My introduction to electronic manufacturing was as a production technician at Pennsylvania Scale Company in Leola PA in the early 1980’s. I learned that to work on what I wanted to work on I had to get my assigned duties done by noon or thereabouts. The most important lesson I had learned as a TV repairman, other than not to chew on the high voltage cable, was to use your eyes first. I would take a box of bad PCB’s that were essentially 6502 based computers that could count and weigh, and first go through inspecting them; usually the contents were reduced 50% right off by doing this. Then it was a race to identify and fix the remaining units and to keep my pace up I had to do my own desoldering.
It worked like this; you could set units aside with instructions and the production people would at some point go through changing components etc. for you or you could desolder yourself. I was pretty good at hand de-soldering 28 and 40 pin chips using a venerable Soldapulit manual solder sucker (as they were known). But to really cook I would wait for a moment when the production de-soldering machine was available. There was one simple rule for using the desoldering station: clean it when done!
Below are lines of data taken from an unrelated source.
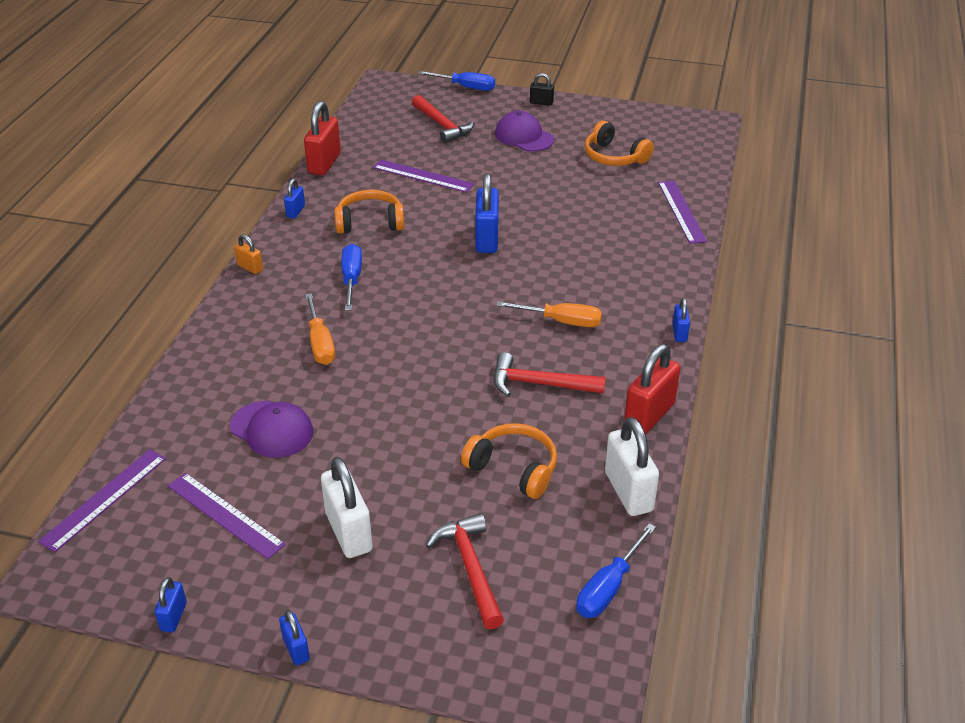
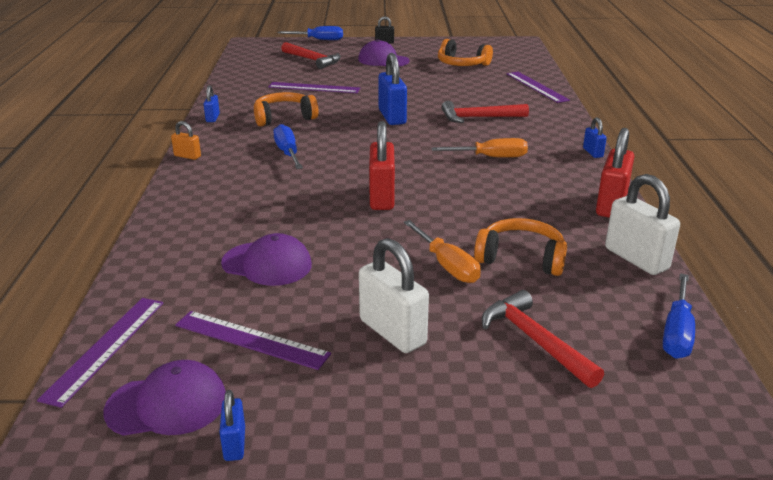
camera: 15 degrees left, 10 degrees down
blue padlock [279,610,310,665] -> none
red padlock [304,101,341,175] -> red padlock moved to [369,121,395,210]
orange screwdriver [305,293,335,365] -> orange screwdriver moved to [403,220,481,283]
red hammer [494,352,606,397] -> red hammer moved to [441,101,529,123]
none -> purple cap [103,360,226,436]

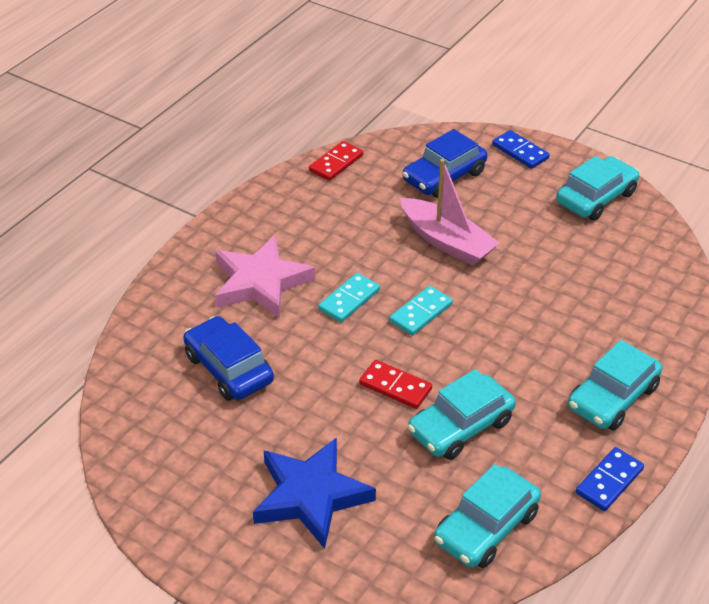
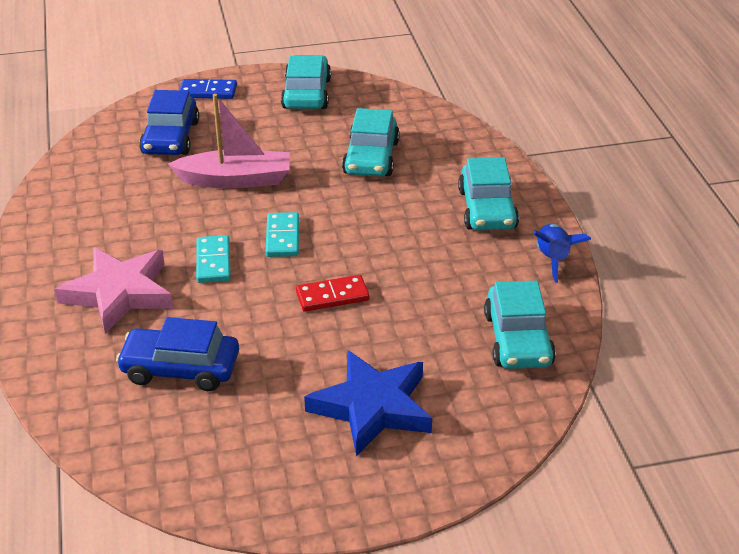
camera: 45 degrees left, 5 degrees down
red domino [309,141,363,181] -> none
turquoise car [408,369,516,460] -> turquoise car moved to [342,108,400,176]
blue domino [576,447,644,511] -> blue rocket [533,224,591,283]

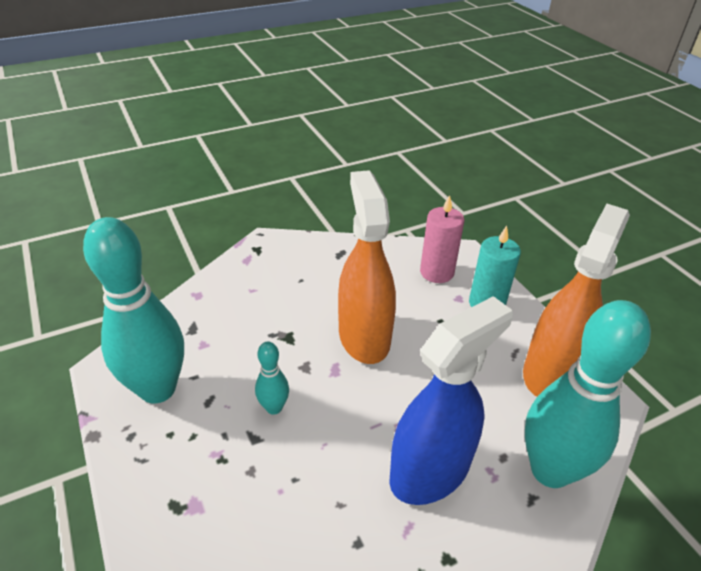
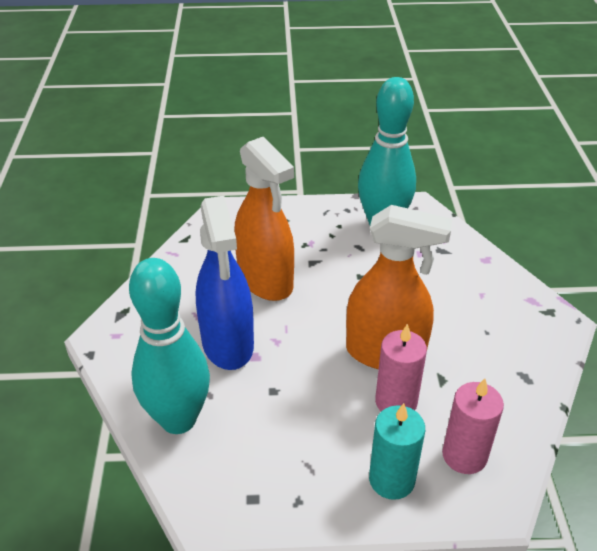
camera: 115 degrees right, 0 degrees up
turquoise bowling pin [255,342,289,415] -> none
orange spray bottle [523,204,630,397] -> orange spray bottle moved to [234,137,294,301]
none -> pink candle [375,324,427,411]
Failure to do so would result in your access to the station being suspended and then you might also incur the “wrath of production” which was not limited to your lunch bag being found frozen solid or your chair soaked in defluxing chemicals.
One thing was that I could never afford was an automatic de-soldering station… until now. I have found that there is a wide assortment of stations available from overseas and through eBay that mimic their production quality brethren and I demonstrate here a vacuum based desoldering station, an Infrared Heat based station, and some other tools such as hot air and desoldering tweezers.
The vacuum based through-hole desoldering station consisted of a soldering iron with a hollow tip and body which leads to a glass tube capped by a filer at one end which is also the end the vacuum is applied to. The trick is to heat up the whole solder joint (I use an ample amount of flux to assist) and then start the vacuum by pulling the trigger. During this time I am also wiggling the soldering iron tip in order to break the component pin free from the wall of the hole or plate-through. Done correctly both the PCB and the component being removed are reusable.
The infrared based system, referred to as an Infrared Welder by the manufacturer, can ultimately heat a smaller area to a hotter temperature than hot air, or so I believe. To mask off the surrounding area for hot air you need to keep your airflow low and redirect it away from the rest of the PCB. To redirect Infrared you use the reflective properties of aluminum foil. It’s then mostly a matter of firing up the fume fan and having the patience to wait for the direct heat to do the job. Again a judicious use of flux helps.
Hot Air Desoldering
Hot Air is similar in that flux helps, fumes and smoke may be present and you have to have the patience to wait for the part to come fully loose — half loose doesn’t cut it. To this end I recommend a hot air holder, a fume fan and an egg timer. If you don’t have an egg timer I am sure there is an app for that somewhere.
Desoldering with Chip Quik and an iron
I have found The quickest way to desolder SMT without investing in any of this equipment is to use a product like Chip Quik which lowers the melting point of the solder metal when mixed with it as it allows a soldering iron to melt the entire chip’s footprint simultaneously allowing it to be removed.
Finally the tweezers. You don’t need these… I certainly didn’t. But what the heck, there is a certain cleanliness of motion that when removing a part with two pins to use what essentially is two soldering irons. Oh yeah… lots of flux first.
Back to the story: Four years later I had worked my way up to being one of the lead design engineers at the best home computer company of its day. We had hard deadlines like the CES show in Las Vegas which would inevitably occur while we still had 3% of the product to finish. It’s a safe bet that being able to de-solder quickly and more importantly without damaging prototype chips and boards that were irreplaceable, was an indispensable skill at 2:00AM when any technician in their right mind would be home in bed instead of pulling chips for the engineer whose bed was an air mattress in his office. We never missed a CES.